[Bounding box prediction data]

....................

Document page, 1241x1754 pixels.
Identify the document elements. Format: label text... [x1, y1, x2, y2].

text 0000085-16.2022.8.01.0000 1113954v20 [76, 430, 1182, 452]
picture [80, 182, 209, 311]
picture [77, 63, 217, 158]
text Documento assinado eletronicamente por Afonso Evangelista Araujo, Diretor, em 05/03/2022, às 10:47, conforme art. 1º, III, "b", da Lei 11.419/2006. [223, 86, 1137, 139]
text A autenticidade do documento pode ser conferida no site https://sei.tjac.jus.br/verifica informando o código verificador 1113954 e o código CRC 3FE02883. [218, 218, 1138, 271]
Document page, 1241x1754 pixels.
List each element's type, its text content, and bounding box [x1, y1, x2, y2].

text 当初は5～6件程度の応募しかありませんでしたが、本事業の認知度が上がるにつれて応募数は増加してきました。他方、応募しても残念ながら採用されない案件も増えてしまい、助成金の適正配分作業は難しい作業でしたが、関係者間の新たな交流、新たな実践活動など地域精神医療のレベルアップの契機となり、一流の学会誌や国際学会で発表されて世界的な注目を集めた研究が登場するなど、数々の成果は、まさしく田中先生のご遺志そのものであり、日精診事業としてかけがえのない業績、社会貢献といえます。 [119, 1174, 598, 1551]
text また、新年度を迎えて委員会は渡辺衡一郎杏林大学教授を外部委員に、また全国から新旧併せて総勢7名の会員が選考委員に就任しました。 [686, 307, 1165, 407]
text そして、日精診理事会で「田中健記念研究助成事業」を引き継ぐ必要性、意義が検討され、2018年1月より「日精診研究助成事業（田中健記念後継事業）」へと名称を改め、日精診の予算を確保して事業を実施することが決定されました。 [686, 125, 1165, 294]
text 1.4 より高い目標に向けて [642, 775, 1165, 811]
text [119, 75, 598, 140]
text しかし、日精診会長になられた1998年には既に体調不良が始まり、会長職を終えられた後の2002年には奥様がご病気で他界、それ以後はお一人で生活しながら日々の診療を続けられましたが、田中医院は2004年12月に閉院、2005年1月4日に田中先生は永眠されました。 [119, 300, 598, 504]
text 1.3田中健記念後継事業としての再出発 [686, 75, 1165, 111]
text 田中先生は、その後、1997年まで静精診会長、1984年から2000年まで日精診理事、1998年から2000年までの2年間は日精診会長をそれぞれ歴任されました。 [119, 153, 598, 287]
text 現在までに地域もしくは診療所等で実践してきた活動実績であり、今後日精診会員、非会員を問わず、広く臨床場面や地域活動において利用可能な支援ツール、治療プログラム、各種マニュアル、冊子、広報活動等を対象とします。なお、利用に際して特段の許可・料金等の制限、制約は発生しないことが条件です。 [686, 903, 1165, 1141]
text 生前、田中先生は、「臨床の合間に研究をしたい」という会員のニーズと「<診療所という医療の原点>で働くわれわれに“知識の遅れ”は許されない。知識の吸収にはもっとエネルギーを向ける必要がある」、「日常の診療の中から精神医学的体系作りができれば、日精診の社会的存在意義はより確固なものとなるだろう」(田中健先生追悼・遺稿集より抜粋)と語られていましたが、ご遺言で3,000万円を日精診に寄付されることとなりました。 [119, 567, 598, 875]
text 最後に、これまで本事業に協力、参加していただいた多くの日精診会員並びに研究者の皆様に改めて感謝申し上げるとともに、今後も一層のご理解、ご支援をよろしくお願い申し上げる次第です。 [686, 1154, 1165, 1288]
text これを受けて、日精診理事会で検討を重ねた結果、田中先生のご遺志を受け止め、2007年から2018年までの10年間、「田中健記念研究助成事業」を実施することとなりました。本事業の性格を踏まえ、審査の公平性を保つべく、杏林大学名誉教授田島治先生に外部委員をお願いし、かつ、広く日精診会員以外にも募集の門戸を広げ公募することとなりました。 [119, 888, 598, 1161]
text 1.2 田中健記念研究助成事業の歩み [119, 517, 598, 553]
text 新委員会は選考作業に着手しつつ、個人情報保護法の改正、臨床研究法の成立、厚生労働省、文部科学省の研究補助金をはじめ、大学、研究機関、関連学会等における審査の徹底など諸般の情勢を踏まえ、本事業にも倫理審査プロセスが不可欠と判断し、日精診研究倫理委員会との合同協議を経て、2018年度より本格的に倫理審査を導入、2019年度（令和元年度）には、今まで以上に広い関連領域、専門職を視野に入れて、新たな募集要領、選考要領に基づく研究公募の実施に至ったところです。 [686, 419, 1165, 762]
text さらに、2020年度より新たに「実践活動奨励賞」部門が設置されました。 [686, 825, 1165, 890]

....................

> _WORK INSTRUCTIONS_: Each record must be repeated exactly as it is.

> _TASK ANSWER_:
Document page, 1241x1754 pixels.
Identify the document elements. Format: label text... [x1, y1, x2, y2].

text 0000085-16.2022.8.01.0000 1113954v20 [76, 430, 1182, 452]
picture [80, 182, 209, 311]
picture [77, 63, 217, 158]
text Documento assinado eletronicamente por Afonso Evangelista Araujo, Diretor, em 05/03/2022, às 10:47, conforme art. 1º, III, "b", da Lei 11.419/2006. [223, 86, 1137, 139]
text A autenticidade do documento pode ser conferida no site https://sei.tjac.jus.br/verifica informando o código verificador 1113954 e o código CRC 3FE02883. [218, 218, 1138, 271]
Document page, 1241x1754 pixels.
List each element's type, its text content, and bounding box [x1, y1, x2, y2].

text 当初は5～6件程度の応募しかありませんでしたが、本事業の認知度が上がるにつれて応募数は増加してきました。他方、応募しても残念ながら採用されない案件も増えてしまい、助成金の適正配分作業は難しい作業でしたが、関係者間の新たな交流、新たな実践活動など地域精神医療のレベルアップの契機となり、一流の学会誌や国際学会で発表されて世界的な注目を集めた研究が登場するなど、数々の成果は、まさしく田中先生のご遺志そのものであり、日精診事業としてかけがえのない業績、社会貢献といえます。 [119, 1174, 598, 1551]
text また、新年度を迎えて委員会は渡辺衡一郎杏林大学教授を外部委員に、また全国から新旧併せて総勢7名の会員が選考委員に就任しました。 [686, 307, 1165, 407]
text そして、日精診理事会で「田中健記念研究助成事業」を引き継ぐ必要性、意義が検討され、2018年1月より「日精診研究助成事業（田中健記念後継事業）」へと名称を改め、日精診の予算を確保して事業を実施することが決定されました。 [686, 125, 1165, 294]
text 1.4 より高い目標に向けて [642, 775, 1165, 811]
text [119, 75, 598, 140]
text しかし、日精診会長になられた1998年には既に体調不良が始まり、会長職を終えられた後の2002年には奥様がご病気で他界、それ以後はお一人で生活しながら日々の診療を続けられましたが、田中医院は2004年12月に閉院、2005年1月4日に田中先生は永眠されました。 [119, 300, 598, 504]
text 1.3田中健記念後継事業としての再出発 [686, 75, 1165, 111]
text 田中先生は、その後、1997年まで静精診会長、1984年から2000年まで日精診理事、1998年から2000年までの2年間は日精診会長をそれぞれ歴任されました。 [119, 153, 598, 287]
text 現在までに地域もしくは診療所等で実践してきた活動実績であり、今後日精診会員、非会員を問わず、広く臨床場面や地域活動において利用可能な支援ツール、治療プログラム、各種マニュアル、冊子、広報活動等を対象とします。なお、利用に際して特段の許可・料金等の制限、制約は発生しないことが条件です。 [686, 903, 1165, 1141]
text 生前、田中先生は、「臨床の合間に研究をしたい」という会員のニーズと「<診療所という医療の原点>で働くわれわれに“知識の遅れ”は許されない。知識の吸収にはもっとエネルギーを向ける必要がある」、「日常の診療の中から精神医学的体系作りができれば、日精診の社会的存在意義はより確固なものとなるだろう」(田中健先生追悼・遺稿集より抜粋)と語られていましたが、ご遺言で3,000万円を日精診に寄付されることとなりました。 [119, 567, 598, 875]
text 最後に、これまで本事業に協力、参加していただいた多くの日精診会員並びに研究者の皆様に改めて感謝申し上げるとともに、今後も一層のご理解、ご支援をよろしくお願い申し上げる次第です。 [686, 1154, 1165, 1288]
text これを受けて、日精診理事会で検討を重ねた結果、田中先生のご遺志を受け止め、2007年から2018年までの10年間、「田中健記念研究助成事業」を実施することとなりました。本事業の性格を踏まえ、審査の公平性を保つべく、杏林大学名誉教授田島治先生に外部委員をお願いし、かつ、広く日精診会員以外にも募集の門戸を広げ公募することとなりました。 [119, 888, 598, 1161]
text 1.2 田中健記念研究助成事業の歩み [119, 517, 598, 553]
text 新委員会は選考作業に着手しつつ、個人情報保護法の改正、臨床研究法の成立、厚生労働省、文部科学省の研究補助金をはじめ、大学、研究機関、関連学会等における審査の徹底など諸般の情勢を踏まえ、本事業にも倫理審査プロセスが不可欠と判断し、日精診研究倫理委員会との合同協議を経て、2018年度より本格的に倫理審査を導入、2019年度（令和元年度）には、今まで以上に広い関連領域、専門職を視野に入れて、新たな募集要領、選考要領に基づく研究公募の実施に至ったところです。 [686, 419, 1165, 762]
text さらに、2020年度より新たに「実践活動奨励賞」部門が設置されました。 [686, 825, 1165, 890]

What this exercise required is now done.